This two-year degree program of study leads to transfer to a four-year college where students can continue their education and pursue an Ethnic Studies major, which includes comparative Ethnic Studies, Latinx Studies, Chicanx Studies, Black/African American Studies, Asian American and Asian Pacific Islander Studies, and Indigenous/Native American Studies. As a discipline, Ethnic Studies provides pedagogical, intellectual, and social benefits through its curriculum and community and student-centered approach to scholarship. Ethnic Studies empowers students as holders and creators of knowledge. When they enter the classroom spaces, they are students, leaders, and educators. Ethnic Studies affirms community cultural wealth, decolonizes racist systemic practices, and provides a space for healing, transformative and anti-racist education, and community building. Ethnic Studies creates bridges across racial differences while celebrating diversity.
An Associate of Arts Degree in Ethnic Studies offers a transdisciplinary approach to the study of racialized communities, which includes Black/African American, Latinx/Chicanx, Asian American and Asian Pacific Islander, and Indigenous/Native American communities. The transdisciplinary approach incorporates theories of race and ethnicity as it challenges dominant normative stories that can be found in identity politics, culture, art, literature, politics, history, and local and global society. The program provides practical training for careers in education, politics, social work, counseling and psychology, nonprofit work, the fine arts, and many related fields that rely on the ability to work with a culturally diverse population. The degree requires a minimum of 18 units lower division work in Ethnic Studies and is combined with the California State General Education Pattern to prepare students to take upper division courses at a California State University.
Ethnic Studies operates from the understanding that race and racism continue to have profound powerful social and cultural forces in American society. It resists all forms of colonialism and resists the systemic manifestations through its very existence in academia. Students who earn an Associate in Arts Degree in Ethnic Studies will be educated politically, socially, and economically and will use this knowledge to enact social justice, encourage social responsibility, and create social change in any area of work that they enter. The degree requires a minimum of 18 units lower division work in Ethnic Studies and related disciplines combined with the California State General Education Pattern to prepare students to take upper division courses at a California State University.
Courses in the Ethnic Studies degree will center the epistemic knowledge and pedagogies of Black/African Americans, Asian Americans and Asian Pacific Islander, Chicanx and Latinx, and Indigenous/Native American peoples of the United States.
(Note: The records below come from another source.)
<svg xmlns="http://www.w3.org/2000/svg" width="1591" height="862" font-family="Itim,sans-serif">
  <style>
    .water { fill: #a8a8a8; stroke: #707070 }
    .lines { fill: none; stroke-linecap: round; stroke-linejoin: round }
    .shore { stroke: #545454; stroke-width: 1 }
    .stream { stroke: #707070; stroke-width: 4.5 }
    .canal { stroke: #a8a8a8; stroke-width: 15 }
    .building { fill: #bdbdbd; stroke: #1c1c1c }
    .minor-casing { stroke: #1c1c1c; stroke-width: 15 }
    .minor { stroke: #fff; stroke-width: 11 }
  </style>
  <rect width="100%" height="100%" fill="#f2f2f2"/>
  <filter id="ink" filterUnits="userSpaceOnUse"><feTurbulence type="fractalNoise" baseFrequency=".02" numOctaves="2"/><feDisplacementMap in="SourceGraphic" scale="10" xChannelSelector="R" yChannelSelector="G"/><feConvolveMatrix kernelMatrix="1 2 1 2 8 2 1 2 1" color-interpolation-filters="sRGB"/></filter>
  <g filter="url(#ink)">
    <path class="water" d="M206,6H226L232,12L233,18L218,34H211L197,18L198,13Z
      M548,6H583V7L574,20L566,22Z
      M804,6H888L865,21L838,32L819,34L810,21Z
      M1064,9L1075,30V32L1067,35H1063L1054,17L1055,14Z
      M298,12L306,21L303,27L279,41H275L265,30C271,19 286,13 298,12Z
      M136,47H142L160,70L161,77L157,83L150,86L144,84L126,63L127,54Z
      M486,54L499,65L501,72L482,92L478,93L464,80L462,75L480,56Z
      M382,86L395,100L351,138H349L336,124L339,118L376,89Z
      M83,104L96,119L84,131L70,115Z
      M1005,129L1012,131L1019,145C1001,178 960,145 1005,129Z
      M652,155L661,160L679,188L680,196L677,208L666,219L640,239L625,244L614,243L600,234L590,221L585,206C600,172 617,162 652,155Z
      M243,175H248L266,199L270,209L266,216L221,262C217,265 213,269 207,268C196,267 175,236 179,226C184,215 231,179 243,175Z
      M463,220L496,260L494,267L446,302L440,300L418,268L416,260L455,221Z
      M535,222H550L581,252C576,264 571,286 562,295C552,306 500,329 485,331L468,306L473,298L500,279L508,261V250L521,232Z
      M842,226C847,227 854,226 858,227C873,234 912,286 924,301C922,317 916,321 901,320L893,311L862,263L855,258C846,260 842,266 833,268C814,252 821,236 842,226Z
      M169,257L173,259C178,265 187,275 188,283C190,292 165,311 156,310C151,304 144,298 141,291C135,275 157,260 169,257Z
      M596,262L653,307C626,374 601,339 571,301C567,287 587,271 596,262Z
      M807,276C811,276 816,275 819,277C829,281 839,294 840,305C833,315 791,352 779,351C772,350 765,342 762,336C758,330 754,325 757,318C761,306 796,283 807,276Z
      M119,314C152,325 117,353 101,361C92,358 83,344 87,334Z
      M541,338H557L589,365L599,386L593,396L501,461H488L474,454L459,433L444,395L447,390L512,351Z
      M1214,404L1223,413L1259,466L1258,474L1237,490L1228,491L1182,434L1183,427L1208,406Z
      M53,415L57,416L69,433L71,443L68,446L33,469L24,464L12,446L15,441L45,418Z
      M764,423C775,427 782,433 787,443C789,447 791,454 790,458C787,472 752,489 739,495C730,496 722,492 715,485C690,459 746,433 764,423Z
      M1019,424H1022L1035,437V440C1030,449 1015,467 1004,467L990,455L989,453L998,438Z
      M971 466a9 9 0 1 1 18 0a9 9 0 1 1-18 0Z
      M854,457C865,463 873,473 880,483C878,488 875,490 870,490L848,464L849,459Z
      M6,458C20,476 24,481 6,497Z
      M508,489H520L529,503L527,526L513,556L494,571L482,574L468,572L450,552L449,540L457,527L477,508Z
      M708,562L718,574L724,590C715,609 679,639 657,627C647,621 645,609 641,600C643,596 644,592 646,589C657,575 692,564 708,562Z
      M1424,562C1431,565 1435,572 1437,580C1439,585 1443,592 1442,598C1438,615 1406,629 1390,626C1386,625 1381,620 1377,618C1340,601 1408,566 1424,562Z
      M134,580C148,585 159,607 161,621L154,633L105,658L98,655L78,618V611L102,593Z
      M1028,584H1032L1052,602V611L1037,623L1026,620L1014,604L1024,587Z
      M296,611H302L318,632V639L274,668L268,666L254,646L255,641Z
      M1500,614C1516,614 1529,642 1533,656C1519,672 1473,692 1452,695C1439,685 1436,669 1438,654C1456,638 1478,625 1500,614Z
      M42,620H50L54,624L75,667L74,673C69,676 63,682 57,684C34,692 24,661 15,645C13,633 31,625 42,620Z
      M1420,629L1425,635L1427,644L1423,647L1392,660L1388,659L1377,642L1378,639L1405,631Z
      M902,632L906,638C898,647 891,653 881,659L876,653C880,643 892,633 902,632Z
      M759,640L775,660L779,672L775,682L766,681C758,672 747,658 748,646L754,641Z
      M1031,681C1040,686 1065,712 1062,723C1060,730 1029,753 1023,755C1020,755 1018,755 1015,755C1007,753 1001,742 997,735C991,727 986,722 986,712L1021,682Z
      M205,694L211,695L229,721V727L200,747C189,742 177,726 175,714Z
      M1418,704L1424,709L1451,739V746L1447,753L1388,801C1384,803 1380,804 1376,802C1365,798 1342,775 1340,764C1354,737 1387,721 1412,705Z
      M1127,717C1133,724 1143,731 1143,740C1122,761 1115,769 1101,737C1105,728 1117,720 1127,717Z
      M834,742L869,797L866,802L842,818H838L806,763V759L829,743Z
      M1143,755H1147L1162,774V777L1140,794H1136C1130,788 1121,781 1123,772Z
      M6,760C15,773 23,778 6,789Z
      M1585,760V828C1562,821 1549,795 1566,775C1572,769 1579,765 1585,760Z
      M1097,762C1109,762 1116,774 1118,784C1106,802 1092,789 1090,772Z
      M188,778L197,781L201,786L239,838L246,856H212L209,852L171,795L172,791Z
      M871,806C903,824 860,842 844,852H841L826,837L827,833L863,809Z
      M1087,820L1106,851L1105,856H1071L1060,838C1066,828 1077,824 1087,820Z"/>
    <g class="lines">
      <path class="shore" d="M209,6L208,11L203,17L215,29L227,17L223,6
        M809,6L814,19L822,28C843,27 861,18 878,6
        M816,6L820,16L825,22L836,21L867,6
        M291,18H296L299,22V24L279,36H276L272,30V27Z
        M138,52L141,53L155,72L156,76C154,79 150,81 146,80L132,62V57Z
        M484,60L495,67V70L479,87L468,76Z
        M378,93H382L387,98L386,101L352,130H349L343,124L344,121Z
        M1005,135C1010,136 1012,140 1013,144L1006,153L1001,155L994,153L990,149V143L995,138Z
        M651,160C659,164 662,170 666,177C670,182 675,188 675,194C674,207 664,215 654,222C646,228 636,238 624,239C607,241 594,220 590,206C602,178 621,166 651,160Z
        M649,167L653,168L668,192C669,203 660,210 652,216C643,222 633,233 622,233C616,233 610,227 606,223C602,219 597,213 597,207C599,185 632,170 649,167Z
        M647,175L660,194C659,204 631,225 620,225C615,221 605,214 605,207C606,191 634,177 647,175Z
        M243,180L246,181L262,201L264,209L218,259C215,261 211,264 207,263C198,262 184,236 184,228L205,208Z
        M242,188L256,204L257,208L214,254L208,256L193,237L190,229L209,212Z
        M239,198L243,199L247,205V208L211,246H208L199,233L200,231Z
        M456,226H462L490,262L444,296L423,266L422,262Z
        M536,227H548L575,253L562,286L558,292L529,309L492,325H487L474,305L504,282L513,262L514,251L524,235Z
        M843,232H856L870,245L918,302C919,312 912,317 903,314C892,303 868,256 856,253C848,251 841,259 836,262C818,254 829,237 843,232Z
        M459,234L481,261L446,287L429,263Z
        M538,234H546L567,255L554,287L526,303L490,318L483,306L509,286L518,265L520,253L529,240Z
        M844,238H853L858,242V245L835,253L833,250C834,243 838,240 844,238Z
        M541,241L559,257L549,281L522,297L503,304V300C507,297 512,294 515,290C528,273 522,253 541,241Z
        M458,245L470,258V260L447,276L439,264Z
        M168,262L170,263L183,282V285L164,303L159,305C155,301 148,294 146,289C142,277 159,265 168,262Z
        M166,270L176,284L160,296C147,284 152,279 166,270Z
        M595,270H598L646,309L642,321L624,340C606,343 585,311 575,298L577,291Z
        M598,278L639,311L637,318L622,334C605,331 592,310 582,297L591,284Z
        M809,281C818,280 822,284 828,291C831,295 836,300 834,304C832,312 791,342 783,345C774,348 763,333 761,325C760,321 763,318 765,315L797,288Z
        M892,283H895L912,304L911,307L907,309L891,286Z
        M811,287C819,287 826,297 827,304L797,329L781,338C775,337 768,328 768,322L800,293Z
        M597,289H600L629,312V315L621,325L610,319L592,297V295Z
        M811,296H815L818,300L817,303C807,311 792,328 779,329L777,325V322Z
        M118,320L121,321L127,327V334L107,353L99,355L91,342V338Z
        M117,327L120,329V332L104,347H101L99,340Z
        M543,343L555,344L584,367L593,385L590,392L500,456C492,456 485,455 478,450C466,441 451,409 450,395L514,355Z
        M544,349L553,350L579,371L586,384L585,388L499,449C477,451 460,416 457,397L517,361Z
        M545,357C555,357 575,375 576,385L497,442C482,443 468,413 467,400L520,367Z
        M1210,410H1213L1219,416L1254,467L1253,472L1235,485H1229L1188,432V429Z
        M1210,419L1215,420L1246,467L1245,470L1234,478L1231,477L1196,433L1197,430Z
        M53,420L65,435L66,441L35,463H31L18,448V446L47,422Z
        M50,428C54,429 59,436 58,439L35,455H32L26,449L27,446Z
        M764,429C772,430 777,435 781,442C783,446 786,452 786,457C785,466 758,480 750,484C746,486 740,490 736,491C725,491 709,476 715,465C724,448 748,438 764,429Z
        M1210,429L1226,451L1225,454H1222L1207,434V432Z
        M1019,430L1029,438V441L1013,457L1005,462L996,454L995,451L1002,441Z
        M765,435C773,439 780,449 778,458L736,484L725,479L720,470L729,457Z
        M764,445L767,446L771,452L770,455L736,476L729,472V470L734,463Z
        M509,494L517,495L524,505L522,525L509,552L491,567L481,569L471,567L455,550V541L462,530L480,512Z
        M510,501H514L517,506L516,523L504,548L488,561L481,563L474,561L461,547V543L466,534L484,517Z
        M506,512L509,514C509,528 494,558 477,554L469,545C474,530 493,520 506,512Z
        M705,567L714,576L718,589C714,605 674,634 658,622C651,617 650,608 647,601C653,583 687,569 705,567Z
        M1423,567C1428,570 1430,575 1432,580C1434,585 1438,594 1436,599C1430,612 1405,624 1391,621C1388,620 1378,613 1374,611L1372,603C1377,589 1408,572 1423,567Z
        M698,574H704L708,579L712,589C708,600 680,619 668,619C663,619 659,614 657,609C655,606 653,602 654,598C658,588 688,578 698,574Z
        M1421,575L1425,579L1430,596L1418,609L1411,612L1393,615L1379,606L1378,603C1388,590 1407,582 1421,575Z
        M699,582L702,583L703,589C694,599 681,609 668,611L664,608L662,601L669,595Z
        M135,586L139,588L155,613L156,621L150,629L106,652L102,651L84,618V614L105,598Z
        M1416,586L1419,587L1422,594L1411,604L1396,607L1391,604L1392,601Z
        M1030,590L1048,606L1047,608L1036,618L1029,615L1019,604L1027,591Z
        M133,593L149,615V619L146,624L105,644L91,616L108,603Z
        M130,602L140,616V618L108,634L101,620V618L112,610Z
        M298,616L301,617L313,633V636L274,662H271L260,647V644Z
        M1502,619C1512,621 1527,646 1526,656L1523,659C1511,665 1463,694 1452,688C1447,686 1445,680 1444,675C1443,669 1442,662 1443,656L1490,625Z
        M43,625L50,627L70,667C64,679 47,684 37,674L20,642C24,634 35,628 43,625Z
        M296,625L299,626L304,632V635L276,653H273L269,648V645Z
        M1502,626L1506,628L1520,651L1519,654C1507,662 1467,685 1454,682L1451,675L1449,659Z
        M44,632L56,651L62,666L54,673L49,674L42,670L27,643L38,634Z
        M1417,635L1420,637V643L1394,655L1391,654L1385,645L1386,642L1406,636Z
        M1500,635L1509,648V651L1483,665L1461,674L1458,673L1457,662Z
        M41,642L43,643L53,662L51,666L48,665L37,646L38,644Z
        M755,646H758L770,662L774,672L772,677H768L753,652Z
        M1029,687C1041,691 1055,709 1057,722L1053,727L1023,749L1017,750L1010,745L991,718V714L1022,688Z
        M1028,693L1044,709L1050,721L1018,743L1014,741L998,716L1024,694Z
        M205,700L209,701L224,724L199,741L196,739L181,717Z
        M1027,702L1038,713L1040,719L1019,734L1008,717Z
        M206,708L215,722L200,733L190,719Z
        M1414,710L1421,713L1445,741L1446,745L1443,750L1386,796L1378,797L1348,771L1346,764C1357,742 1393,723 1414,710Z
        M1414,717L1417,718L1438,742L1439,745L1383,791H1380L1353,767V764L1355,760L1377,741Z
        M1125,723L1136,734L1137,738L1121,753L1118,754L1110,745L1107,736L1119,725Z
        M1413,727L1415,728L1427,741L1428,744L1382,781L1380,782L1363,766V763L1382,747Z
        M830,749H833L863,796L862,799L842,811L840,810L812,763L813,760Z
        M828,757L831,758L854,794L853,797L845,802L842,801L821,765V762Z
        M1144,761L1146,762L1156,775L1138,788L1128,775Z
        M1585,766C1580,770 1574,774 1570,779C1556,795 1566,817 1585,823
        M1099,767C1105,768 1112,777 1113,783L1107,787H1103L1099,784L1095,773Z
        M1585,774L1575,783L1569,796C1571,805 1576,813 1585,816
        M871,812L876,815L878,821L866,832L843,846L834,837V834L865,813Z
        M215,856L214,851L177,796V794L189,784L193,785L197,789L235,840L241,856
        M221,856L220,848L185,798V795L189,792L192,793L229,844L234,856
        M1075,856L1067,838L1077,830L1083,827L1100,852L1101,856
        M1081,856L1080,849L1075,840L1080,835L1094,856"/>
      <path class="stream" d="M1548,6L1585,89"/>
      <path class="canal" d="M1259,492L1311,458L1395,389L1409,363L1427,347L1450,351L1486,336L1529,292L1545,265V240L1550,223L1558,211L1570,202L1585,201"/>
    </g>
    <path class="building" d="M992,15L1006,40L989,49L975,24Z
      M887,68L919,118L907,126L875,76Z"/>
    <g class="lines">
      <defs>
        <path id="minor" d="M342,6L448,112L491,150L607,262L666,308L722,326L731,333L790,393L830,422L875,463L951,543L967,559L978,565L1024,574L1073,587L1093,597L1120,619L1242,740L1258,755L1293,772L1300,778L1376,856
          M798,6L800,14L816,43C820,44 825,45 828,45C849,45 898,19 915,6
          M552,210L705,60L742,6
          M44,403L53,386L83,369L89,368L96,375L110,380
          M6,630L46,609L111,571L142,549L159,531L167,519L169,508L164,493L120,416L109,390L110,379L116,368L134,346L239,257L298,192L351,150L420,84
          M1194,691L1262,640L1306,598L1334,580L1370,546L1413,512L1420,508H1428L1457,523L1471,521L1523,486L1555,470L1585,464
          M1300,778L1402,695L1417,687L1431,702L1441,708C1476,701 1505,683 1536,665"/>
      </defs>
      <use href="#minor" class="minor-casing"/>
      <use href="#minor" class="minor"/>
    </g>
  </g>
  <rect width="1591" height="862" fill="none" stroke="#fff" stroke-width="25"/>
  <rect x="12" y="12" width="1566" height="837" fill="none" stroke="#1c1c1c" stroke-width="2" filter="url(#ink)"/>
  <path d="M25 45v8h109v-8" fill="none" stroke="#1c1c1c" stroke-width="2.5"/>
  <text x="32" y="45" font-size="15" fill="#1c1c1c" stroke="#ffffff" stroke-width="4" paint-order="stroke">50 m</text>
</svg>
The methodological framing emphasizes structural dimensions of race and racism and associated cultural dimensions.
Program Learning Outcomes
1. Analyze and articulate racial topics, such as racism, racialization, ethnicity, equity, ethno-centrism, eurocentrism, white supremacy, self-determination, liberation, decolonialization, etc.
2. Apply theory and knowledge produced by Native Americans/Indigenous, African Americans, Asian Americans and Asian Pacific Islanders, and Chicanx/Latinx communities to describe critical events, histories, cultures, intellectual traditions, contributions, lived experiences, and social struggles of those groups with a particular emphasis on agency and group affirmation.
3. Critically analyze intersections of race and racism as they relate to class, gender, sexuality, religion, spirituality, national origin, immigration status, ability, tribal citizenship, sovereignty language, age, and ability.
4. Critically review how struggle, resistance, racial and social justice, solidarity, and liberation as experienced and enacted by Native Americans/Indigenous, African Americans, Asian Americans and Asian Pacific Islanders, and Chicanx/Latinx communities are relevant to current and structural issues such as communal, national, international, and transnational politics, that could include topics such as immigration, reparations, language politics, etc.
5. Describe and actively engage with anti-racist and anti-colonial issues and the practices and movements in Native Americans/Indigenous, African Americans, Asian Americans and Asian Pacific Islanders, and Chicanx/Latinx communities as they work toward a just and equitable society.